Having helped a couple of companies in the devops space I feel very comfortable with the tech stack I am the most familiar with (shocking):

  • Consul
  • Ansible
  • Some monitoring tool hooked into Consul (Prometheus, Sensu and Zabbix)
  • The ELK stack for logging and metrics
  • Systemd / Docker
  • Jenkins
  • VMs
  • NGINX
  • Bash

When properly configured it almost feels like magic! You do a git push and you have your service running somewhere with a DNS, load balancing, monitoring and centralized logging. It also scales really well to multiple datacenter and developers! You can have a rough idea on how it looks like in the PyCon presentation I gave.

It’s a REST API written in python3.8 and the only dependencies so far are for passlib, jwt and tornado. It uses sqlite as the database.

However, It’s also a lot of moving parts! You need developers to learn these 8-9 technologies to a certain degree and for them to have a mental model on how they connect together. Even if you give them abstractions, they’re usually not enough for every use case your business has.

Suddenly your Ansible scripts are full of if statements, or you have ~200 galaxy roles to deal with every use case that arises, or you have developers doing their own thing because what you created is too complex for them to grasp! Developers very rarely want (or should) care too much about the infrastructure. They operate on a level above it.

And what happens when a developer changes companies? They have to learn how that particular company implemented the devops workflows again! And when you change companies? How to take the existing custom infrastructure from their state to a better state.

How can Kubernetes help to solve this problem?

Well, still early days for me, but, I can totally see how Kubernetes is an opinionated implementation of some devops workflows!

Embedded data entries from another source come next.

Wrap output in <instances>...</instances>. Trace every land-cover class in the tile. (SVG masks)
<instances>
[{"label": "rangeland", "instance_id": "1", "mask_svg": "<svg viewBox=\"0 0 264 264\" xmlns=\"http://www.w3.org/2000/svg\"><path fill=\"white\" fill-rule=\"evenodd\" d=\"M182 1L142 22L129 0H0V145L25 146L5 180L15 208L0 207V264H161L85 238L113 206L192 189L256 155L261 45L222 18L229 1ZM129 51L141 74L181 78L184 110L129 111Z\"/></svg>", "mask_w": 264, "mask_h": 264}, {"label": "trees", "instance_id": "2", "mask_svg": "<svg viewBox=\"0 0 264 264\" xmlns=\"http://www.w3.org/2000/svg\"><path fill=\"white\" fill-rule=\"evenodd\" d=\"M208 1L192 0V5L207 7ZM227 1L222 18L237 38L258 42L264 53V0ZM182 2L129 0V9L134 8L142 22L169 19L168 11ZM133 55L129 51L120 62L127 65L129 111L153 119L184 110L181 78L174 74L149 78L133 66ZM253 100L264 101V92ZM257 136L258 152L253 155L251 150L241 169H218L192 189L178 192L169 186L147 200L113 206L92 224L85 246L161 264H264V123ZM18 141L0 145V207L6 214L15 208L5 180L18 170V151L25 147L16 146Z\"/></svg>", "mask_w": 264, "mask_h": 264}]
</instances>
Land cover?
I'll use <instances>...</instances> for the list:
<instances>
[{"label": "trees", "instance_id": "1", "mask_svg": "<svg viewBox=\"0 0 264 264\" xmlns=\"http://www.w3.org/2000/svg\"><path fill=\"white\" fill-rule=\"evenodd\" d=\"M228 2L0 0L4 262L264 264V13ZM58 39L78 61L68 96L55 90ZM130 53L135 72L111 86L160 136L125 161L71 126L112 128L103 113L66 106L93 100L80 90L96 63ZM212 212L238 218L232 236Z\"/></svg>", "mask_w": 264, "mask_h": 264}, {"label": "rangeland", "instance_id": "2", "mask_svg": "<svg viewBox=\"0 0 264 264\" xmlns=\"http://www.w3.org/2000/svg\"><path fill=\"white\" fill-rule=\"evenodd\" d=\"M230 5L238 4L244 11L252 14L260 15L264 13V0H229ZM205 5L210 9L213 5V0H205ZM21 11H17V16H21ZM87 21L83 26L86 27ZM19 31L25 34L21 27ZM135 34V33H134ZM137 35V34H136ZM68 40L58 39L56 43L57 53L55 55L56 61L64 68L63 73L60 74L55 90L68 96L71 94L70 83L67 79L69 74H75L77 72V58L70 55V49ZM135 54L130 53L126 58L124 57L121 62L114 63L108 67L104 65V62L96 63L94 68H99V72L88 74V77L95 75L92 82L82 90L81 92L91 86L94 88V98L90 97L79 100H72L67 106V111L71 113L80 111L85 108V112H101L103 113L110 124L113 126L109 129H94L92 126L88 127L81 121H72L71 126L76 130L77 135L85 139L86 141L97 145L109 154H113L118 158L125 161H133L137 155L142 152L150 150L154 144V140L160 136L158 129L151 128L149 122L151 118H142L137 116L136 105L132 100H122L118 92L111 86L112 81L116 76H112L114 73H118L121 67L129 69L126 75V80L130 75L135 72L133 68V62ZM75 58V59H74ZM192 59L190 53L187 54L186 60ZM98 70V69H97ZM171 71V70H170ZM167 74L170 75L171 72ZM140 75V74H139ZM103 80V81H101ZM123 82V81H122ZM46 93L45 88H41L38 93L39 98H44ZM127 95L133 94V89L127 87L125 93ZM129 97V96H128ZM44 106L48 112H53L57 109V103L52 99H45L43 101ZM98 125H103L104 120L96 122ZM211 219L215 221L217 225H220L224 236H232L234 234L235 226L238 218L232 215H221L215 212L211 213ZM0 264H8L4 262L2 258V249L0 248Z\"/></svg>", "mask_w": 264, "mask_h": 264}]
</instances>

  • Do you need some docker containers running? Pod
  • Do you need filebeats / prometheus running on every machine? Daemonset
  • Do you need DNS / service discovery? CoreDNS
  • Do you need to get your service behind a load balancer? Ingress
  • Strategy for rolling out newer versions of your service ? Deployments / * StatefulSet
  • Storage? PV/PVC/Storage Class

Kubernetes seems to implement all the patterns that you would have to implement & glue yourself together anyways! All with a very nice unified API to your infrastructure and as code.

Developers can now learn a single implementation of devops (or not learn it at all) and go back to the heroku model, where they develop with the 12factor app patterns in mind and get their infrastructure + code to prod with a git push!

Devops engineers can now learn a single implementation of devops to deploy a platform for developers (logging, monitoring, ci/cd, etc.) on prems, cloud or what have you.

I am sure there will be a lot of hurdles and weird errors to troubleshoot in a k8s cluster, but so far, I am enjoying all the yaml, is kind of cool.